Document segment >>

==============================

Monday, 13 January 2014

The Case of the Missing Books by Ian Sansom

You never know what you will find among your library's ebook collection. I discovered Ian Sansom's madcap novel, The Case of the Missing Books, the first in a mystery series featuring overweight, half-Jewish, half-Irish librarian, Israel Armstrong.
    When Israel fetches up at the Northern Irish township of Tundrum, he is already grumpy. He has had a long, nauseating journey involving bus and ferry. To cap things off, he finds on arrival that the library he has been employed to manage has been closed by the Tundrum council.
    Having qualified as a librarian some years before, Israel has never had a library job - instead filling his days working at a discount bookshop in Essex. His ambitious girlfriend, Gloria, has encouraged him to take the Tundrum job, suggesting this will kick-start his library career. It is a case of disappointment upon disappointment.
    Linda Wei, Israel's boss at the council, is more optimistic. It is all merely a resource reallocation and she has another plan for Israel; in effect he will drive the mobile library, with the new title of Outreach Support Officer. He'll be assisted by belligerent ex-boxer, Ted Carson, who runs the local taxi service and knows about engines. It was Ted, after all, who has been hiding the old library bus in a chicken shed.
   The bus's revelation to Israel, rusting and redolent of the hen-house, is yet another disappointment, as is Israel's billet with a feisty redhead named George who thinks nothing of hosing him down while she's cleaning her farmyard, and housing him in a one-time chicken coop that still boasts a rooster.
    Also in the household is George's tee-total, Bible quoting father and her student brother, Brownie who at least attempts to be helpful, lending him his combat trousers and t-shirts with questionable slogans. Israel seems to have packed more books than clothing.
    Discovering that the old library is missing its books and that Israel must track them down is a core part of the plot. As he visits his customers in an attempt to find items from the collection, Israel meets a marvellous cast of odd-ball characters, including Dennis the carpenter and the wealthy hermit, Pearce Pyper. All this is interspersed with hilarious dialogue between Israel and Ted, who certainly make an odd couple.
    The story of a stranger from the city trying to make his way in a remote country town he can't wait to leave and where he is frequently the butt of jokes is not a new one. Israel's bumbling and oversensitive character makes him perfect for the slapstick misadventure that befalls him. Sansom's writing is sharp and weirdly quotable. His summing up of Israel early on says a lot about his character - how books had spoilt him so that 'his expectations were sky-high and his grasp on reality was minimal'.
    It seems Israel has a lot to learn about Tundrum, himself and life in general. I shall enjoy picking up where The Case of the Missing Books leaves off to see how he gets on.

Monday, 29 July 2013

An Uncertain Place by Fred Vargas

You can tell a lot about a character from how they handle a simple event such as making a journey. Fred Vargas's novel, An Uncertain Place, begins with Commissaire Adamsberg late for a train. He has ironed his shirt for once as he is to attend a conference in London.

==============================

Supplied information >>
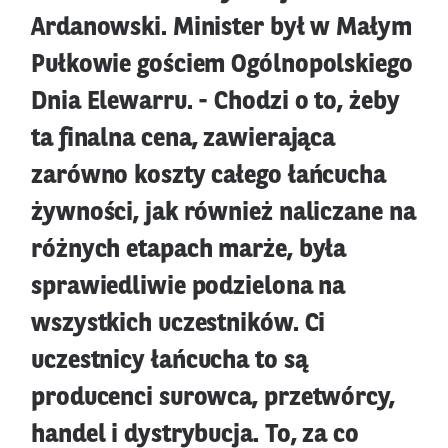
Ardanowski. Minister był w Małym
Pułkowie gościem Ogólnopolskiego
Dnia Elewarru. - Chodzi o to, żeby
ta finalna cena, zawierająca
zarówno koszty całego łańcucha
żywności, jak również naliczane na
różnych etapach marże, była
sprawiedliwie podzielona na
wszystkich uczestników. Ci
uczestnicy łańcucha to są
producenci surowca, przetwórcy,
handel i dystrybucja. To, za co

==============================

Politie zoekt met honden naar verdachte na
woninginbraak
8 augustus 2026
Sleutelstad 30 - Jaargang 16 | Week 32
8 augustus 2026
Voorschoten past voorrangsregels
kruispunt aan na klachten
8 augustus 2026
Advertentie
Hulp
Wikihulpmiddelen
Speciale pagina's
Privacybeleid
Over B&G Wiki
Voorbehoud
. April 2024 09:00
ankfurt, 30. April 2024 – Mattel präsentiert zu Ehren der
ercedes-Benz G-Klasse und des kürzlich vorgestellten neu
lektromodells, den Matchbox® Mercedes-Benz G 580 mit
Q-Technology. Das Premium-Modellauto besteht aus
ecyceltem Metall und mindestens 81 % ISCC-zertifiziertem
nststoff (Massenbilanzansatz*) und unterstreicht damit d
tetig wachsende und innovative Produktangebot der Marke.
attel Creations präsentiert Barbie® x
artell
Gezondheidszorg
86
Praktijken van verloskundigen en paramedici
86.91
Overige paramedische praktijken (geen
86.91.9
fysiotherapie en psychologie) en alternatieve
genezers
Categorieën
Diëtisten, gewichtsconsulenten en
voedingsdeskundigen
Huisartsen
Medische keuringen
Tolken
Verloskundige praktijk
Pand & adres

==============================

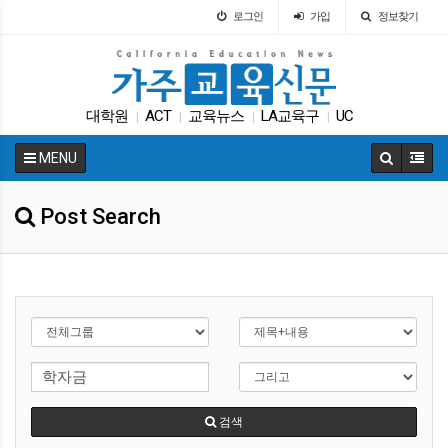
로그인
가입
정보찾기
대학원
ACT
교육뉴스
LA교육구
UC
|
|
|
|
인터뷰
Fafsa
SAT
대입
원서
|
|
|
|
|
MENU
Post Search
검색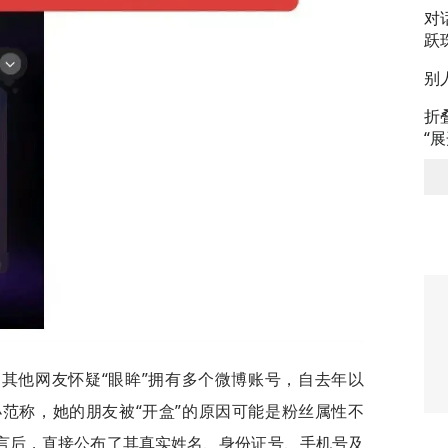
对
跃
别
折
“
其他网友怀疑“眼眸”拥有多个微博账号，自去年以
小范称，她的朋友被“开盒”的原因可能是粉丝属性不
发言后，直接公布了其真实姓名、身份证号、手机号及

==============================

Activity >> Take the book-review blog excerpt further, continuing from its final sentence about Commissaire Adamsberg's ironed shirt.

Output for this task >>
    While his sidekick, Danglard, paces the platform waiting for his boss, impeccably attired as always, Adamsberg is bailed up by his neighbour, a one-armed Spaniard, demanding help with the birth of a cat's kittens in the garden shed. It's all a bit messy, and makes Adamsberg even later.
    On the train, while the Commissaire remains unperturbed, Danglard is unnerved by the train's passage through the Chunnel, resorting to drinking champagne and telling stories - he turns out to be amazingly erudite - while their wide-eyed young sergeant, Estalere, listens with amazement.
    The conference gets barely a mention, but a tour of the sights by English policeman, DCI Radstock, turns up a weird mystery outside the entrance to Highgate Cemetery, where someone has deposited a collection of shoes, seventeen altogether, complete with severed feet.
    At first this seems an odd digression, for soon the French police are back on their home turf, investigating the particularly brutal murder of a rich and unpleasant elderly man, Pierre Vaudel. His body has been completely reduced to blood, splinters of bone and viscera. Initial investigations point to two suspects: the gardener and odd-job man, Emile, who has a record for GBH, and Vaudel's son, who was for many years disowned by his father.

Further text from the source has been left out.